### YOUR INSTRUCTIONS
Word for word, set down every record that appears below.

### ENTRIES SHOWN
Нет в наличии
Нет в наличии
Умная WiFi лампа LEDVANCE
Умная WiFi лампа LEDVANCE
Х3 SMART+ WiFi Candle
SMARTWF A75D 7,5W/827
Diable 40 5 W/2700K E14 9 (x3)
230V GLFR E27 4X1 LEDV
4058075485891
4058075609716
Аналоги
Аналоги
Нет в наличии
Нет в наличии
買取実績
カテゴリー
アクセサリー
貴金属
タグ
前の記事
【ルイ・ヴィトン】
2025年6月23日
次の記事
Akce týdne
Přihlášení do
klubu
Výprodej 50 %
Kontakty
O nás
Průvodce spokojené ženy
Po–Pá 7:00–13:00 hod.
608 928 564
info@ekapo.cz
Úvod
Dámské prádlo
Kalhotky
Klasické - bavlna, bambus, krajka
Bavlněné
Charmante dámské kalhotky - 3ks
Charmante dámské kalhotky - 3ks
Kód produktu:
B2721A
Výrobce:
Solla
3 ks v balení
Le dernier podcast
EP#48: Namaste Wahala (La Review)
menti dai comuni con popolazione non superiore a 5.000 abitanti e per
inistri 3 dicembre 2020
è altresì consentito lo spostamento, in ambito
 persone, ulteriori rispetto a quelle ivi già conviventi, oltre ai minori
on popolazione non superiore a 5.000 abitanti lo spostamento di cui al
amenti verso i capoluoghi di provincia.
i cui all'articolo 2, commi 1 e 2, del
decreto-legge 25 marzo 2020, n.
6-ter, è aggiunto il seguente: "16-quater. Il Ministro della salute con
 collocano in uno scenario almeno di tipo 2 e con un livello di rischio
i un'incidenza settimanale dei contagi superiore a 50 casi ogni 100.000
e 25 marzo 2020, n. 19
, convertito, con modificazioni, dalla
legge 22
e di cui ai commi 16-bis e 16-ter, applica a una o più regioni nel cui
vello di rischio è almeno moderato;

### TASK SOLUTION
Нет в наличии
Нет в наличии
Умная WiFi лампа LEDVANCE
Умная WiFi лампа LEDVANCE
Х3 SMART+ WiFi Candle
SMARTWF A75D 7,5W/827
Diable 40 5 W/2700K E14 9 (x3)
230V GLFR E27 4X1 LEDV
4058075485891
4058075609716
Аналоги
Аналоги
Нет в наличии
Нет в наличии
買取実績
カテゴリー
アクセサリー
貴金属
タグ
前の記事
【ルイ・ヴィトン】
2025年6月23日
次の記事
Akce týdne
Přihlášení do
klubu
Výprodej 50 %
Kontakty
O nás
Průvodce spokojené ženy
Po–Pá 7:00–13:00 hod.
608 928 564
info@ekapo.cz
Úvod
Dámské prádlo
Kalhotky
Klasické - bavlna, bambus, krajka
Bavlněné
Charmante dámské kalhotky - 3ks
Charmante dámské kalhotky - 3ks
Kód produktu:
B2721A
Výrobce:
Solla
3 ks v balení
Le dernier podcast
EP#48: Namaste Wahala (La Review)
menti dai comuni con popolazione non superiore a 5.000 abitanti e per
inistri 3 dicembre 2020
è altresì consentito lo spostamento, in ambito
 persone, ulteriori rispetto a quelle ivi già conviventi, oltre ai minori
on popolazione non superiore a 5.000 abitanti lo spostamento di cui al
amenti verso i capoluoghi di provincia.
i cui all'articolo 2, commi 1 e 2, del
decreto-legge 25 marzo 2020, n.
6-ter, è aggiunto il seguente: "16-quater. Il Ministro della salute con
 collocano in uno scenario almeno di tipo 2 e con un livello di rischio
i un'incidenza settimanale dei contagi superiore a 50 casi ogni 100.000
e 25 marzo 2020, n. 19
, convertito, con modificazioni, dalla
legge 22
e di cui ai commi 16-bis e 16-ter, applica a una o più regioni nel cui
vello di rischio è almeno moderato;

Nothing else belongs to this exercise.